Ponto de Opinião: O legado das Olimpíadas para os atletas

Ágatha e Bárbara recebem a prata no vôlei de praia (Foto: Petr David Josek/AP)


A derrota de Ágatha e Bárbara na final do vôlei de praia contra a dupla alemã deixou mais evidente um problema que vem sendo escancarado desde o começo dos Jogos Olímpicos do Rio: a falta de apoio e incentivo para a carreira esportiva no Brasil.

Enquanto “batíamos recordes” de boas participações na esgrima, handebol e polo aquático, sofríamos com derrotas no judô, natação, vôlei e futebol, que são esportes mais valorizados (dentro do possível) do que outras modalidades não comuns no país. Mesmo com a estrutura de primeiro mundo montada para as Olimpíadas, as apresentações não chegaram à altura. 

Deixo claro que não critico os atletas, que deram seu suor e sua garra para representar o Brasil, mas critico a falta de incentivo e patrocinadores e boa estrutura para treinos e para o desenvolvimento do esporte. O governo bem que tentou mostrar ao mundo que o esporte é valorizado no país, mas os atletas deixaram claro que isso não acontece na prática.

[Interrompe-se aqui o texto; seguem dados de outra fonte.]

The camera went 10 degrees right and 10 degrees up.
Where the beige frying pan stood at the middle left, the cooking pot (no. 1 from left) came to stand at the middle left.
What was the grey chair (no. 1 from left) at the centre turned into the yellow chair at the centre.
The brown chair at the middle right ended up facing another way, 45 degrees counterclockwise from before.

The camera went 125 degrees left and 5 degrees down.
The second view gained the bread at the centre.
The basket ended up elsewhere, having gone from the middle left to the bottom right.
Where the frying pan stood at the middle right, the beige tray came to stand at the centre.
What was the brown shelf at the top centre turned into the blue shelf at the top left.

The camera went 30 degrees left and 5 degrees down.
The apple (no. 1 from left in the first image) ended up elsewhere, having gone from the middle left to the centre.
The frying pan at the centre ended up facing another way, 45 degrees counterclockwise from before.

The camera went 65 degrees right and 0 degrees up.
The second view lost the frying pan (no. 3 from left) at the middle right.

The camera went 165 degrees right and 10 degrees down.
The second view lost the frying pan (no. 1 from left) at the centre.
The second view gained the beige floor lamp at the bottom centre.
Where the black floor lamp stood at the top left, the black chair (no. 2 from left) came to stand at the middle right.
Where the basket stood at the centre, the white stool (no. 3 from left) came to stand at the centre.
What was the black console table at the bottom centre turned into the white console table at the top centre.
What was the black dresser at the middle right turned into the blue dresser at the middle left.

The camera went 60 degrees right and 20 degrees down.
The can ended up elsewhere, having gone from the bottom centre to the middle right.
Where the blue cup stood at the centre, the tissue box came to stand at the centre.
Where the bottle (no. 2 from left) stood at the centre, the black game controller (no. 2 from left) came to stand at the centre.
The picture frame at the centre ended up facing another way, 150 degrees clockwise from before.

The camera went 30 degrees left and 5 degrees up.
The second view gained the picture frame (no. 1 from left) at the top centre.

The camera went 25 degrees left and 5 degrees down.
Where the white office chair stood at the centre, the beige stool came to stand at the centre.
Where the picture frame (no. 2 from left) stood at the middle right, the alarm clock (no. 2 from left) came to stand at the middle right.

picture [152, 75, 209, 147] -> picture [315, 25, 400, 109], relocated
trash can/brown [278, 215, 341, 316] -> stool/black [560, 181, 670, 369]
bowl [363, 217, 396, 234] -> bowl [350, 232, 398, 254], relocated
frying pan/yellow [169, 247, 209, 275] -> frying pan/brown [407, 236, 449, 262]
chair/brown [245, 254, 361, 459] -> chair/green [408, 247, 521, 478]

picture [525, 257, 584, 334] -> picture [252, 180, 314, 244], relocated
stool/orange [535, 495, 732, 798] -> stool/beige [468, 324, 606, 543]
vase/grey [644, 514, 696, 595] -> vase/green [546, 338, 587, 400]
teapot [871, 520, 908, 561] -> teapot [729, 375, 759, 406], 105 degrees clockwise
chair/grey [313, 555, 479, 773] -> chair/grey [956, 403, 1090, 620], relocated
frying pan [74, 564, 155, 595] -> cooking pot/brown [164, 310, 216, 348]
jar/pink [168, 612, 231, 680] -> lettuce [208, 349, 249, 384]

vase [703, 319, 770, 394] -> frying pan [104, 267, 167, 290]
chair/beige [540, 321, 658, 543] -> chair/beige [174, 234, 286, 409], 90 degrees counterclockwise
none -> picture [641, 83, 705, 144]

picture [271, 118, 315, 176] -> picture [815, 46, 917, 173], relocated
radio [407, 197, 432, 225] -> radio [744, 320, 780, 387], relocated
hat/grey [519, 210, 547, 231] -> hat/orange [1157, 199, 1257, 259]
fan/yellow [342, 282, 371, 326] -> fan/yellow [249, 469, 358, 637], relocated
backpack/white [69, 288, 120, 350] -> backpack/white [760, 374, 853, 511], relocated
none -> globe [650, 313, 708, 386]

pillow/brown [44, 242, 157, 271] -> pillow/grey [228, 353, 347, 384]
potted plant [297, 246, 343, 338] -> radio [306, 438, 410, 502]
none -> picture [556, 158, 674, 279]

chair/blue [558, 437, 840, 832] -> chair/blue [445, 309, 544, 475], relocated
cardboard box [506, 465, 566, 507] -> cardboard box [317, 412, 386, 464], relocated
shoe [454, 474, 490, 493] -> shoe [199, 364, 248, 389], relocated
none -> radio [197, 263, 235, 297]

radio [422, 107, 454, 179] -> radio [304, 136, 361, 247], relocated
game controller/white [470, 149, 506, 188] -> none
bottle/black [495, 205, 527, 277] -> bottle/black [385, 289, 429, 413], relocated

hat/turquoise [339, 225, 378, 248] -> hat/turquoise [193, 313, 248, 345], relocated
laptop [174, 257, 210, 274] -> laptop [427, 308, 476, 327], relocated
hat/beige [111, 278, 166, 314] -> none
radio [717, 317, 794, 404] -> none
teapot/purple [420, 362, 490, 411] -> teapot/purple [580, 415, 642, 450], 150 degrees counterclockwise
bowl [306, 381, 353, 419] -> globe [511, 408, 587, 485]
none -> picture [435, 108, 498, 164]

Um dos exemplos desse desleixo foi o ginasta Arthur Nory. Mesmo que o caso de racismo do atleta tenha repercutido mal em sua carreira, o ginasta deixou claro em entrevista para a imprensa, que não teve patrocinadores para chegar a Rio 2016 e que superou o episódio e abdicou de várias coisas em sua vida para alcançar seu objetivo nos Jogos.

No atletismo, Thiago superou favoritismo de francês (Foto: REUTERS/Edgard Garrido)

Torcida

Os torcedores fizeram sua parte em todas as competições. Demonstraram sua admiração pelo esporte, sua gratidão por estarem representados por atletas de alto calibre como Arthur Zanetti, Sheila e Flávia Saraiva, e foram decisivos na hora de alguns resultados brasileiros. 

Por outro lado, a “pressão” pela Olimpíada “no quintal de casa” fez com que alguns atletas fossem vencidos pelo inacreditável. Casos como o bronze de Rafael Silva, o Baby, que podia muito bem ter chegado à final do judô, ou a seleção feminina de vôlei, que foi superada pela China. A pressão por ser "em casa" pode ter sido um fator importante, e isso precisava ter sido trabalhado, o que ficou evidente que foi ignorado pelos treinadores e confederações de cada esporte.

Estamos chegando ao final dos Jogos e a pretensão de alcançar o top 10 entre as melhores seleções está longe de acontecer. Na atual situação, com três ouros, precisaríamos alcançar sete medalhas para figurar no top 10 (a Austrália, décima colocada no quadro de medalhas, tem sete ouros), mas ainda estamos longe de ter a maior campanha das Olimpíadas, competindo em casa.

Assim, o Brasil precisa olhar melhor para o seu esporte, pois os Jogos deixaram claro que temos potência para brigar por mais medalhas e até mesmo em esportes que nunca antes pensávamos em algo como a esgrima, a canoagem, o handebol, o polo aquático, o hóquei sobre grama e o hipismo. Falta um cuidado melhor com esses atletas que deram a cara a tapa na Rio 2016. Porque mesmo com toda essa potência esportiva, insistimos em dizer que a medalha de ouro no futebol masculino era a mais importante. Pode até ser que consiga a sonhada medalha dourada, mas o Brasil de hoje não é feito apenas do futebol, é feito de guerreiros.